Secondary school students in Cameroon spend the entire last month of their final year in school preparing for their Baccalaureate. Passing it and scoring well marks a successful debut into adult and professional life, opening opportunities for employment and continued education.
That’s why a group of researchers sent exam practice quizzes to high-school students on their personal phones via SMS text messages or WhatsApp messages. These quizzes were sent to students several times per week, and each consisted of 3 practice questions on multiple subjects.
In their research paper Engaging High School Students in Cameroon with Exam Practice Quizzes via SMS and WhatsApp, they evaluated the intervention through a 3-week deployment with 546 students at 3 high schools, collecting quantitative system usage data and qualitative data from 9 focus groups conducted with 47 participants.
SMS Beat WhatsApp in Test Prep Quizzes
Their results were surprising. With all the hype around Internet messaging services like WhatsApp, the researchers were expecting WhatsApp to well outdo old-school SMS text messages. Yet, SMS beat WhatsApp for mobile phone test prep!
Participants who received quizzes via WhatsApp submitted an average of 1.96 responses, while those that received quizzes via SMS submitted an average of 3.84 responses during the first-six quizzes or 3.54 responses during the last-six quizzes.
What could cause this statistically significant difference?
Mobile Phones Are Not Seen as Study Aids
The researchers found that parents served as crucial gatekeepers to students’ digital activities during the exam study period.
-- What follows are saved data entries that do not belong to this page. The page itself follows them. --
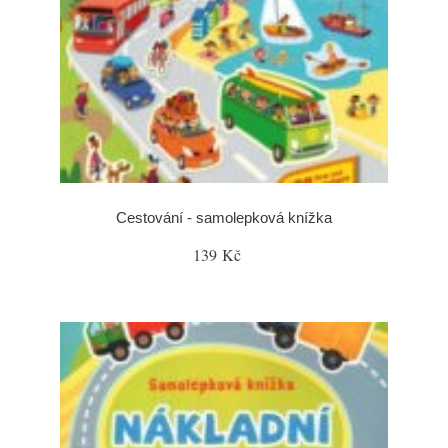
Cestování - samolepková knížka
139 Kč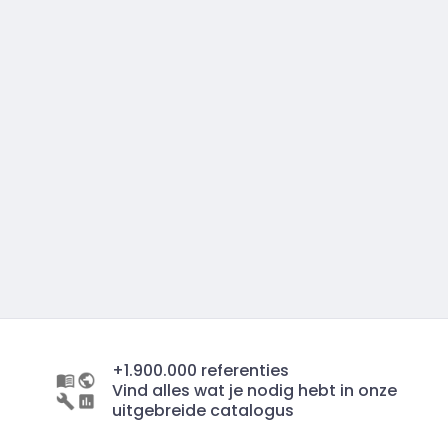
+1.900.000 referenties
Vind alles wat je nodig hebt in onze
uitgebreide catalogus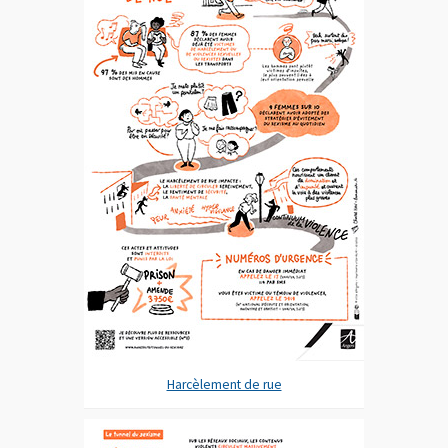
Harcèlement de rue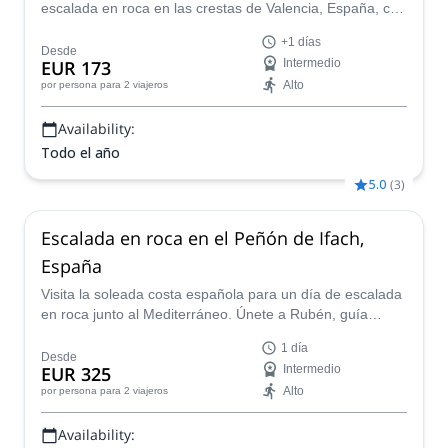
escalada en roca en las crestas de Valencia, España, con
Rafa, un guía certificado de AEGM, incluyendo la Cresta
+1 días
de Bernia.
Desde
EUR 173
Intermedio
Alto
por persona
para 2 viajeros
Availability:
Todo el año
5.0
(
3
)
Escalada en roca en el Peñón de Ifach,
España
Visita la soleada costa española para un día de escalada
en roca junto al Mediterráneo. Únete a Rubén, guía
certificado de la AEGM, en esta excursión en el hermoso
1 día
Peñón de Ifach.
Desde
EUR 325
Intermedio
Alto
por persona
para 2 viajeros
Availability:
Students, parents, and teachers did not widely view mobile phones as educational devices.
Since the study participants still resided in their parents’ homes, they were subject to parental control and de facto guardianship. Parents used methods such as monitoring, acting as a digital intermediary, and confiscating phones to exert control over students’ digital activities.
Smartphones Are Specifically Seen as Frivolous
Around 40% of participating students own or have access to a smartphone for personal messaging. This reflects both the increasing adoption of smart devices and in particular among the vanguard group of secondary students, whose families pay for their education and thus are likely to come from middle to high socioeconomic backgrounds.
However, smartphones and WhatsApp may be disproportionately impacted by parental control.
Focus group participants reported that their parents didn’t let them use their smartphone. Parents did allow students to swap their SIM to a basic feature phone. Such a student would have been able to respond to SMS quizzes, but would not receive WhatsApp messages until their smartphone was returned to them.
Key Lesson Learned: Context is Everything
Reading their study, I am reminded of the importance of user context. In Cameroon, parents and students did not see smartphones as a study aid, therefore sending test preparation quizzes via WhastApp, a logical choice for many reasons, was not as successful as using SMS, despite the latter’s respective drawbacks.
The new flashy, shiny thing isn’t always the best thing.
Wayan, The obvious mistake here was forgetting that the education of the young student is a multistakeholder effort. The school should have reached out to the parents and rest of the family, and informed/educated them about this initiative. Reaching out to the families should be normal practice, since studies show that parental attitude toward education dominates family income as a motivation for students. Of course, both help but the school can work on family attitude.
Great point, Sam! Of course the school and parents should’ve been involved, and seemingly buy their results, especially the parents. That could’ve shifted the perceptions of WhatsApp as a learning tool, and of their overall experiment with both mediums.